The simple fact is that we can play games with numbers however we want to do it, but in this case the numbers bear no relation to reality. I very much hope that we can now get on to the substance of the Bill.
'(1) The Secretary of State may, by regulations, make provision for the making of a planning contribution in relation to the development or use of land in the area of a local planning authority.
(2) The contribution may be made
(a) by the prescribed means,
(b) by compliance with the relevant requirements, or
(c) by a combination of such means and compliance.
(3) The regulations may require the local planning authority to include in a development plan document (or in such other document as is prescribed)
(a) a statement of the developments or uses or descriptions of development or use in relation to which they will consider accepting a planning contribution;
(b) a statement of the matters relating to development or use in relation to which they will not consider accepting a contribution by the prescribed means;
(c) the purposes to which receipts from payments made in respect of contributions are (in whole or in part) to be put;
(d) the criteria by reference to which the value of a contribution made by the prescribed means is to be determined.
(4) The regulations may make provision as to circumstances in which
(a) except in the case of a contribution to which subsection (3) (b) applies, the person making the contribution (the contributor) must state the form in which he will make the contribution;
(b) the contribution may not be made by compliance with the relevant requirements if it is made by the prescribed means;
(c) the contribution may not be made by the prescribed means if it is made by compliance with the relevant requirements;
(d) a contribution must not be made.
(5) The prescribed means are
(a) the payment of a sum the amount and terms of payment of which are determined in accordance with criteria published by the local planning authority for the purposes of subsection (3) (d),
(b) the provision of a benefit in kind the value of which is so determined, or
(c) a combination of such payment and provision.

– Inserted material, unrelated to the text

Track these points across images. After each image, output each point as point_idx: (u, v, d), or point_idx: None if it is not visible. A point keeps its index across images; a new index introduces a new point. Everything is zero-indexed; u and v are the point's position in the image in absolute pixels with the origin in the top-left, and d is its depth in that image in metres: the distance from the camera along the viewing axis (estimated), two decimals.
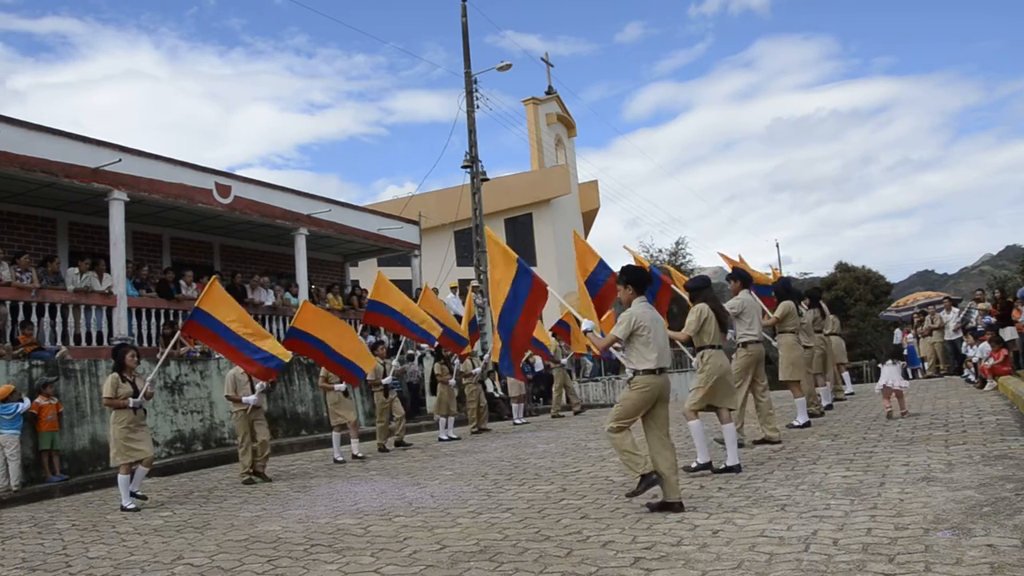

(6) The relevant requirements are such requirements relating to the development or use as are
(a) prescribed for the purposes of this section, and
(b) included as part of the terms of the contribution,
and may include a requirement to make a payment of a sum.
(7) Development plan document must be construed in accordance with section 36(3).'.[Keith Hill.]
Brought up, and read the First time.
'(1A) Both the payments under section 106 (planning obligations) and the planning contributions will be in the form of the planning condition and therefore both procedures will have the same provisions providing for an appeal to the Secretary of State.'.
'but this cannot be wider in scope than the current "necessity test" as currently applied in the section 106 procedure.'.
'(which where this includes the provisions of a benefit in kind this may not be a higher value than the alternative monetary payment).'.
'(3A) The criteria referred to in subsection (3) (d) may amongst other matters set out
(a) the charge per dwelling;
(b) the charge per square metre of all other developments;
(c) the minimum size of development to which the charge will apply;
(d) whether different charges will apply to "greenfield" and "brownfield" land;
(e) the percentage of affordable housing that must be applied to each development;
(f) that there will not be any R.P.I. escalator attached to these charges.'.
'(8) Provided the planning authority have complied with all the regulations relating to planning contributions the Secretary of State may not cause a plan to be rejected or revised on the grounds that the authority have set the charge at too low a level.'.
'(8) Provision may be made to enable periodic adjustment of the criteria mentioned in section (Planning contribution) (3) (d).But nothing in these regulations will permit any change in the quantum of the planning contribution unless there is a revision of the development plan document in subsection (7) above and any such change will be the subject to full community involvement.'.
'(8) The Secretary of State will fully reimburse any local planning authority where it can demonstrate that there is a net cost to them in preparing these regulations.'.